TORONTO (03/11/2004) - Frustration over the latest Microsoft Corp. vulnerability announced last month is failing to wane as IT departments face the ongoing and daunting task of patching millions of machines worldwide.
The ASN.1 library vulnerability, rated as critical by Microsoft and one which requires a machine reboot, is causing headaches for thousands of IT workers who are pressed to find time to patch the machines during the limited windows of opportunity available to them.
Scott Collins has to deal with about 200 system machines and over 2,500 desktops. "The hardest part is the communications ... between the departments," said the manager of technology and infrastructure with Canaccord Capital, a Vancouver-based independent investment dealer. "These people have to be communicated to, we can't apply the patch, reboot and say 'thank you very much.'"
"It is like a domino effect," he said. Each business unit has to tell Collins's group when they can afford their machines to be shut down to patch and reboot. Because may of Canaccord's operations are 24/7 this is no easy task, he said. "If it requires a reboot it is always way more difficult."

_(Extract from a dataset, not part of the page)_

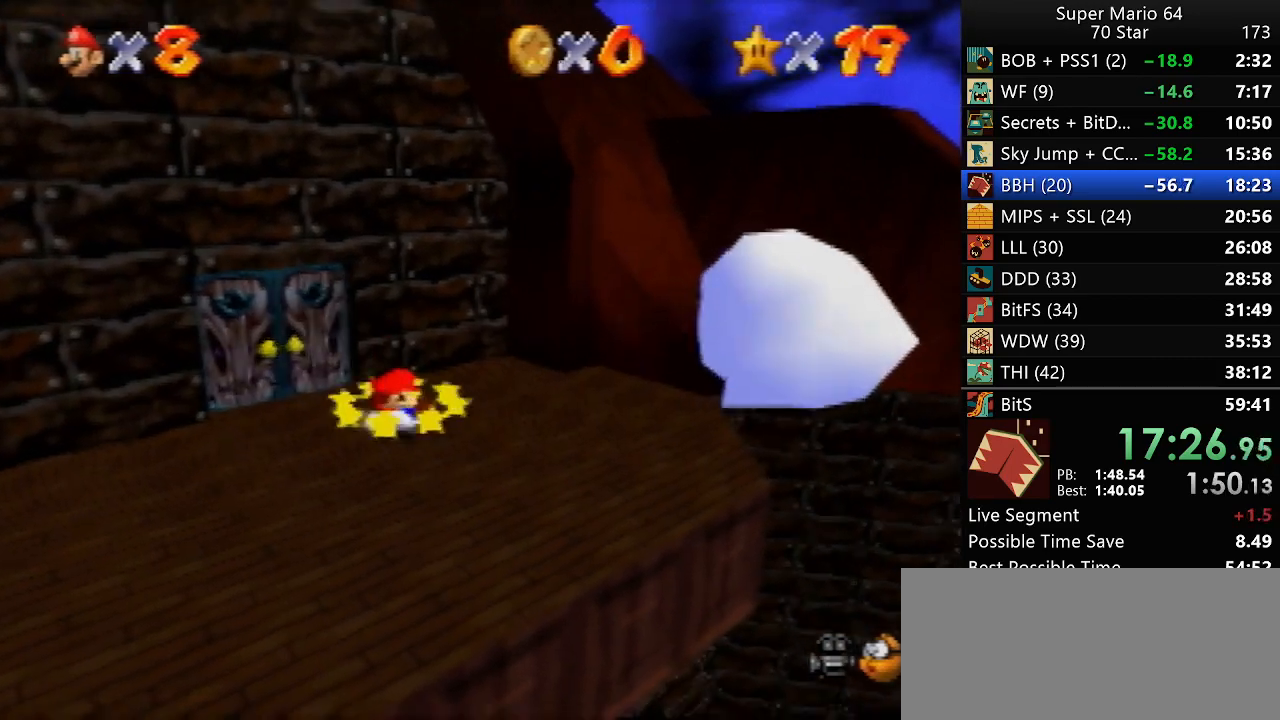
{"dt_ms": 500, "buttons": [], "left_stick": "right", "events": []}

Robert Lyall, who heads up the IT department at London-based Investor Relations magazine expressed his frustration recently at the day of patch work that lay ahead.
"The end user doesn't want to be bothered with this kind of thing every couple of days, and one guy applying patches to 40 machines takes a bit of time!" Lyall said.
Lyall also looks after the magazine's design department and said that he sees people "looking at the Macs enviously, since they don't have these problems."
For Collins and Lyall patching is only the endgame, one which started with testing to make sure the patch, designed to plug a hole, does not open up more holes or create unforeseen conflicts.
And unlike many previous vulnerabilities, ASN.1 has no work around. The only solution is to patch machines. This is the second critical vulnerability that has affected all Microsoft operating systems. MS03-023 was the first non-IE bulletin that affected all Windows platforms. It caused a buffer overrun in the HTML converter, according to Microsoft.
For IT departments already overrun with critical flaws in Internet Explorer, this is just one more job on their to do lists.
"These are both rated critical, they both need attention," was how Carol Terentiak, the security, strategy and response manager for Microsoft Canada Ltd., responded when asked which which flaw should be dealt with first.
Collins has chosen to go after the ASN.1 vulnerability first. Though he is confident of Canaccord's multi-layered security approach, he said patching internal machines will help shore up defences in the unlikely event of a compromised external machine accessing its network.